Человеком был полковник, владелец верного животного, потерявший на войне всех близких.
Человек — наш проводник. Мне стало стыдно, что я плохо думал о нём. В новом свете предстали передо мной и бравый, немного беспардонный, вояка, изрядно надоевший за время пути со своим преферансом, и милая, славная черноглазая украинка-студентка, и другие, проявившие живое сочувствие к бездомному одинокому псу. Если старый пёс был олицетворением долга, не знающего компромиссов, то и люди понимали свой долг по отношению к живому существу!
А поезд продолжал отстукивать колёсами, увозя грустную и прекрасную легенду-быль о преданном сердце бессловесного существа, над которым оказалась не властна даже смерть.
Потрясённые, мы продолжали молчать и думать каждый свое. Казалось, там, на станции с красными черепичными крышами, название которой мы даже не успели запомнить, осталась частичка каждого из нас. Мы будто потеряли кого-то очень дорогого и близкого. И так хотелось сейчас обогреть, приласкать животное, сказать ему доброе слово… Долго ли оно еще будет жить там? Сколько ему осталось?

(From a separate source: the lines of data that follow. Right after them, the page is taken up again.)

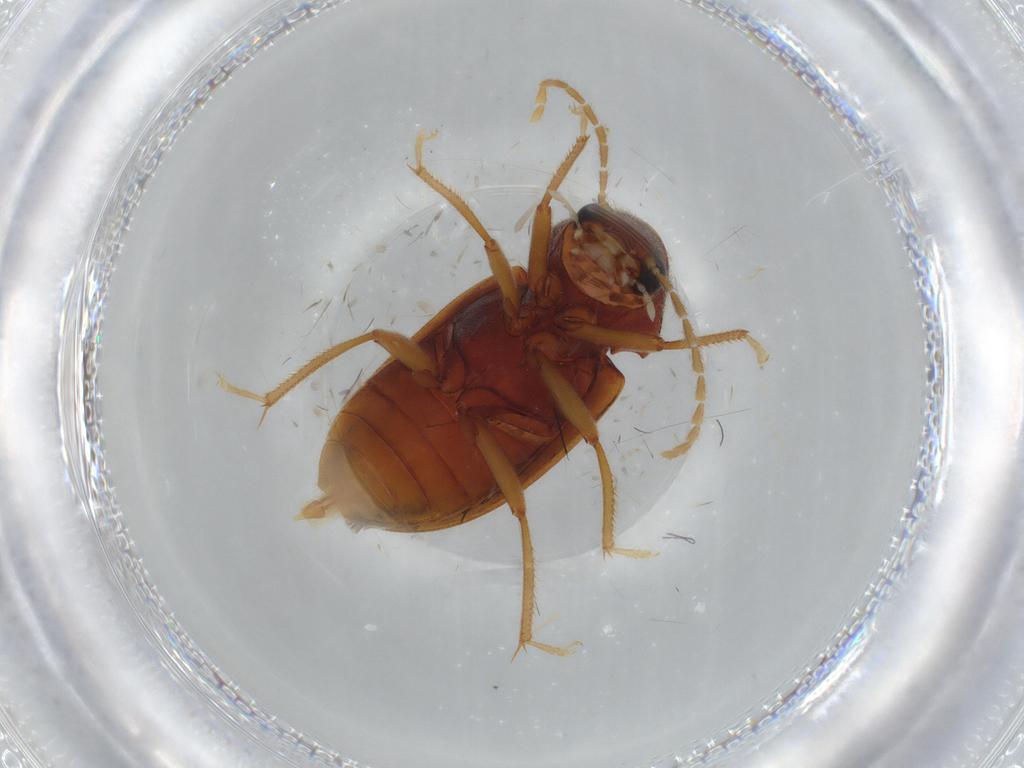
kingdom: Animalia
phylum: Arthropoda
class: Insecta
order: Coleoptera
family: Ptilodactylidae
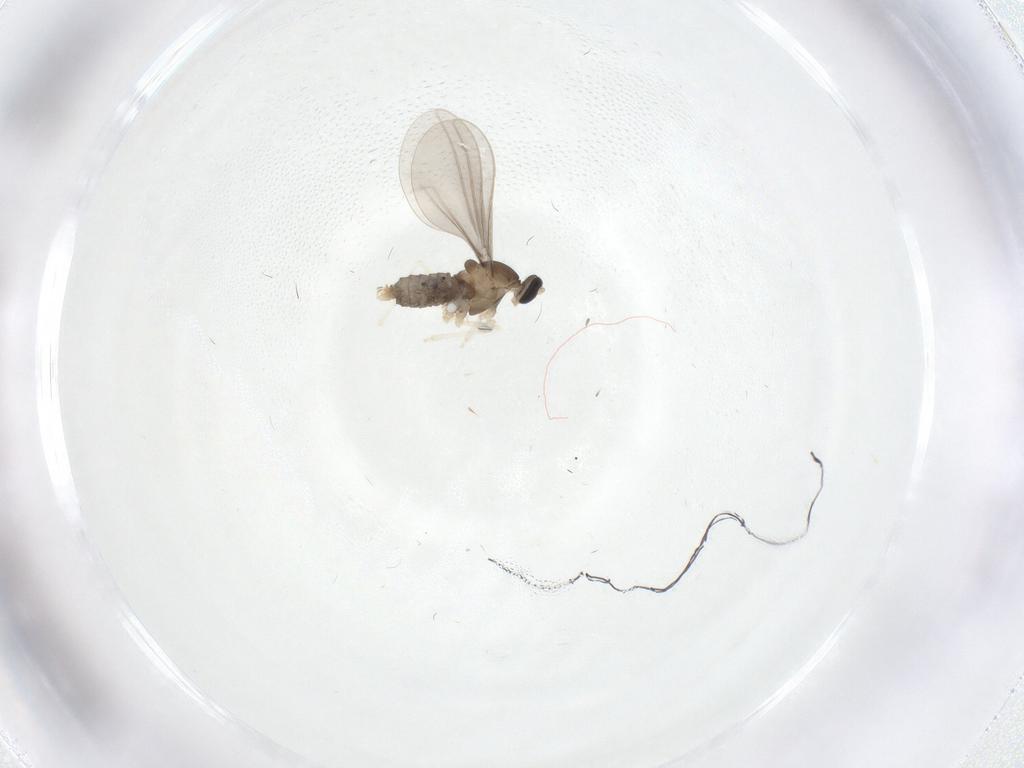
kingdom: Animalia
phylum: Arthropoda
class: Insecta
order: Diptera
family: Cecidomyiidae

Я представлял, как пёс укладывается в своей холодной, продуваемой ветром, конуре и ждёт. Чего? А, может, и не ждёт. Ведь только люди живут надеждой, разумом, расчётом. Животное просто любит; и коль любит, отдаётся этому без остатка — такова его натура.
Любовь к человеку… Когда-то далекий пращур наш, ещё не вышедший из полудикого состояния, которого мы уже не можем рассмотреть за дальностью веков, подарил хищному зверю первую ласку, первое человеческое тепло — и зверь ответил на это такой силой преданности, которая не перестает изумлять по сей день. Дряхлый немощный пес показывал пример того, как надо любить.
Я думал о нём, а в памяти вставал длинный ряд таких же, как он:
Фрам — угрюмый северный пёс, вожак ездовой упряжки, похоронивший себя в ледяной пустыне, где остался его мёртвый друг Георгий Седов;
Бобби из Грейфрайерса — небольшой лохматый шотландский терьер, проживший годы на могиле старого пастуха;
Кучи — пёс из Варны, который, стоя на берегу моря по брюхо в воде, оплескиваемый солёными волнами, ежедневно ожидал своего пропавшего без вести хозяина-рыбака;
«итальянец» Верный, в течение четырнадцати лет не пропустивший ни одного поезда, на котором, по его расчетам, должен был возвратиться его хозяин — машинист, убитый фашистской бомбой, — и подвиг собачьей души вырастал в нечто поистине беспредельное, величественное и гордое…
А колеса продолжали стучать, стучать…
***
Джек Лондон однажды записал: «Самоотверженная и бескорыстная любовь зверя проникает в сердце того, кто испытал шаткую дружбу и призрачную верность человека…»
Не в укор вам, люди: задумайтесь над этими словами!